» **Problem requirements**
Reproduce every item below word for word.

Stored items
☆ ☆ ☆ ☆ ☆ ☆ ☆
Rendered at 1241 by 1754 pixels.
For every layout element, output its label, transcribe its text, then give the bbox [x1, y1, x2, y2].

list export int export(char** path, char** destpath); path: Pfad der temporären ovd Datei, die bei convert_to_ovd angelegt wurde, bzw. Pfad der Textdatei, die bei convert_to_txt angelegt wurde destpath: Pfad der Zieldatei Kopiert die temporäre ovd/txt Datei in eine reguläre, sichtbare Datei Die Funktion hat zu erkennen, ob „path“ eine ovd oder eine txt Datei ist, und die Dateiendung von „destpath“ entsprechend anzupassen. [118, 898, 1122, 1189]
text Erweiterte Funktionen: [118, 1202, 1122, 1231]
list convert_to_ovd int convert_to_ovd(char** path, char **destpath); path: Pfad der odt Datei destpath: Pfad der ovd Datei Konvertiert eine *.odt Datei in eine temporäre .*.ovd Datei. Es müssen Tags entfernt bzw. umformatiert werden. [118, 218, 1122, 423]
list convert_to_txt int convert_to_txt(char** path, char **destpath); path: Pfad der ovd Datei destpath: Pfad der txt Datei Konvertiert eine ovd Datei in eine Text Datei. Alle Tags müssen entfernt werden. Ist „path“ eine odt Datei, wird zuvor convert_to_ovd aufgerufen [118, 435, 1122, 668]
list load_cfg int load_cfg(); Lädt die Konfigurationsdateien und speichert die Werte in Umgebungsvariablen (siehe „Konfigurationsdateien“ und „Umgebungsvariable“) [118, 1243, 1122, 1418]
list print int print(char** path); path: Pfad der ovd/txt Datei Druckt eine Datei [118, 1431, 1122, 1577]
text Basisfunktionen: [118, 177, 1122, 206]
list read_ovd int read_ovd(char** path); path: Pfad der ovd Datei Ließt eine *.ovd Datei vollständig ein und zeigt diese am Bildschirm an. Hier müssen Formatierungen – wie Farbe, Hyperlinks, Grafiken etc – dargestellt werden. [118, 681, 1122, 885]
☆ ☆ ☆ ☆ ☆ ☆ ☆
» **Answer to this problem**
Rendered at 1241 by 1754 pixels.
For every layout element, output its label, transcribe its text, then give the bbox [x1, y1, x2, y2].

list export int export(char** path, char** destpath); path: Pfad der temporären ovd Datei, die bei convert_to_ovd angelegt wurde, bzw. Pfad der Textdatei, die bei convert_to_txt angelegt wurde destpath: Pfad der Zieldatei Kopiert die temporäre ovd/txt Datei in eine reguläre, sichtbare Datei Die Funktion hat zu erkennen, ob „path“ eine ovd oder eine txt Datei ist, und die Dateiendung von „destpath“ entsprechend anzupassen. [118, 898, 1122, 1189]
text Erweiterte Funktionen: [118, 1202, 1122, 1231]
list convert_to_ovd int convert_to_ovd(char** path, char **destpath); path: Pfad der odt Datei destpath: Pfad der ovd Datei Konvertiert eine *.odt Datei in eine temporäre .*.ovd Datei. Es müssen Tags entfernt bzw. umformatiert werden. [118, 218, 1122, 423]
list convert_to_txt int convert_to_txt(char** path, char **destpath); path: Pfad der ovd Datei destpath: Pfad der txt Datei Konvertiert eine ovd Datei in eine Text Datei. Alle Tags müssen entfernt werden. Ist „path“ eine odt Datei, wird zuvor convert_to_ovd aufgerufen [118, 435, 1122, 668]
list load_cfg int load_cfg(); Lädt die Konfigurationsdateien und speichert die Werte in Umgebungsvariablen (siehe „Konfigurationsdateien“ und „Umgebungsvariable“) [118, 1243, 1122, 1418]
list print int print(char** path); path: Pfad der ovd/txt Datei Druckt eine Datei [118, 1431, 1122, 1577]
text Basisfunktionen: [118, 177, 1122, 206]
list read_ovd int read_ovd(char** path); path: Pfad der ovd Datei Ließt eine *.ovd Datei vollständig ein und zeigt diese am Bildschirm an. Hier müssen Formatierungen – wie Farbe, Hyperlinks, Grafiken etc – dargestellt werden. [118, 681, 1122, 885]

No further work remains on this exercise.